Promoting Algorithmic Fairness in Clinical Risk Prediction
-1.png&w=3840&q=100)
This brief examines the debate on algorithmic fairness in clinical predictive algorithms and recommends paths to safer, more equitable healthcare AI.
Key Takeaways
We studied the trade-offs clinical predictive algorithms face between accuracy and fairness for outcomes like hospital mortality, prolonged stays in the hospital, and 30-day readmissions to the hospital. We found that techniques that make these programs more fair can degrade performance of the algorithm for everyone across the board.
Making algorithmic fixes on the developer’s side should only be one option to fix this. Policymakers should consider ways to incentivize model developers to engage in participatory design practices that incorporate perspectives from patient advocacy groups and civil society organizations.
Algorithmic fixes may work in some contexts, but others may require policymakers to mandate that a human stays in the decision-making loop or the use of the algorithm may not be worthwhile at all.
Executive Summary
Healthcare providers and medical professionals are increasingly using machine learning to advance how treatment is delivered to patients. From medical image analysis to a range of data processing functions, these machine learning applications will only continue to shape patient-care experiences and medical outcomes. Developers, doctors, patients, and policymakers are just some of the stakeholders grappling with these algorithmic uses.
That said, there is a fundamental problem with machine learning in healthcare: We cannot assume developers are making strides to remedy bias and other fairness issues in a concerted manner. Discriminatory AI decision-making is concerning in any setting. This is especially pronounced in a clinical setting, where individuals’ well-being and physical safety are on the line, and where medical professionals face life-or-death decisions every day.
Until now, the conversation about measuring algorithmic fairness in healthcare has focused on fairness itself—and has not fully taken into account how fairness techniques could impact clinical predictive models, which are often derived from large clinical datasets. Our new research, published in the Journal of Biomedical Informatics, seeks to ground this debate in evidence, and suggests the best way forward in developing fairer machine learning tools for a clinical setting.

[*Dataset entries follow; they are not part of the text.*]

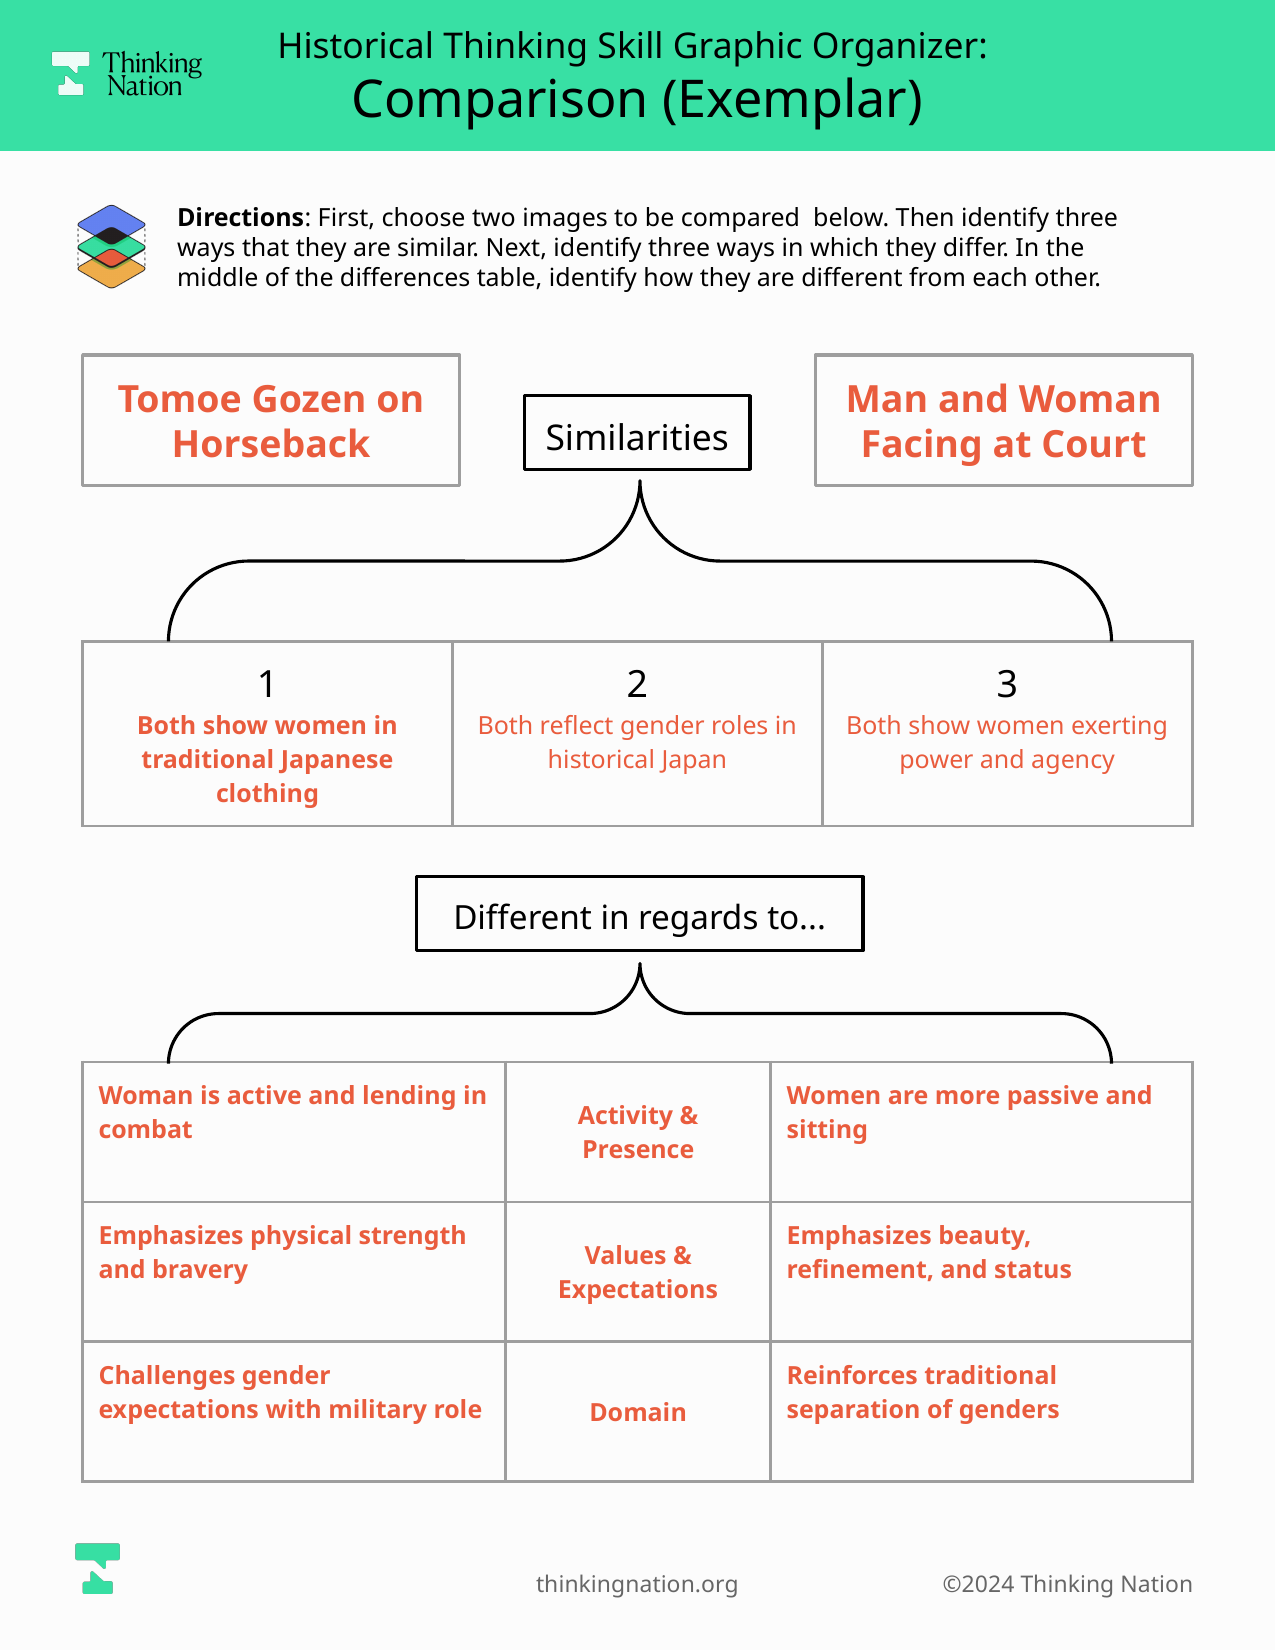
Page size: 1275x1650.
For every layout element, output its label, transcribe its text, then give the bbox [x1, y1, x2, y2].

table_cell Emphasizes physical strength and bravery [84, 1203, 504, 1340]
table_header 3 Both show women exerting power and agency [824, 643, 1191, 825]
table_cell Reinforces traditional separation of genders [772, 1343, 1191, 1480]
table_header 1 Both show women in traditional Japanese clothing [84, 643, 451, 825]
table_cell Values & Expectations [507, 1203, 769, 1340]
text_box [168, 480, 1112, 642]
picture [35, 37, 207, 109]
picture [56, 190, 168, 303]
text_box [168, 963, 1112, 1064]
text_box ©2024 Thinking Nation [907, 1553, 1210, 1605]
table_cell Challenges gender expectations with military role [84, 1343, 504, 1480]
table_header Activity & Presence [507, 1064, 769, 1201]
text_box Different in regards to... [416, 876, 864, 951]
text_box Similarities [524, 395, 751, 470]
text_box Tomoe Gozen on Horseback [82, 354, 460, 486]
picture [62, 1533, 133, 1604]
text_box Man and Woman Facing at Court [815, 354, 1193, 486]
text_box Directions: First, choose two images to be compared below. Then identify three ways that they are similar. Next, identify three ways in which they differ. In the middle of the differences table, identify how they are different from each other. [169, 191, 1158, 302]
text_box Historical Thinking Skill Graphic Organizer: Comparison (Exemplar) [0, 0, 1275, 151]
table_header Women are more passive and sitting [772, 1063, 1191, 1201]
table_header 2 Both reflect gender roles in historical Japan [454, 643, 821, 825]
table_header Woman is active and lending in combat [84, 1063, 504, 1201]
text_box thinkingnation.org [486, 1553, 789, 1605]
table_cell Emphasizes beauty, refinement, and status [772, 1203, 1191, 1340]
table_cell Domain [507, 1343, 769, 1480]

We explicitly measure trade-offs in the fairness and performance of clinical predictive models. Using three large datasets spanning decades of health outcomes—such as hospital mortality, prolonged stays in the hospital, and 30-day readmissions to the hospital—our research compared these outcomes with three different notions of fairness across demographic groupings—such as race, ethnicity, sex, and age. In total, we find that improvements in algorithmic fairness, based on minimizing differences between demographic groups, cause lowered performance across multiple metrics. This exposes many challenges ahead in successfully mitigating bias in algorithms of the kind that has long plagued certain demographics within the United States.
Policymakers should recognize that there is no technical solution to address unfairness in clinical predictive models that does not decrease accuracy. Consequently, they should consider ways to incentivize responsible algorithm development alongside policies that address broader, structural healthcare inequities such as those caused by racism and socioeconomic inequality. The use of clinical predictive models must either be narrowly calibrated to a particular setting or constructed so that a human healthcare provider stays in the decision-making loop to ensure fair patient treatment. If machine learning models do not promote health equity, it may be appropriate to abstain from using an algorithm altogether.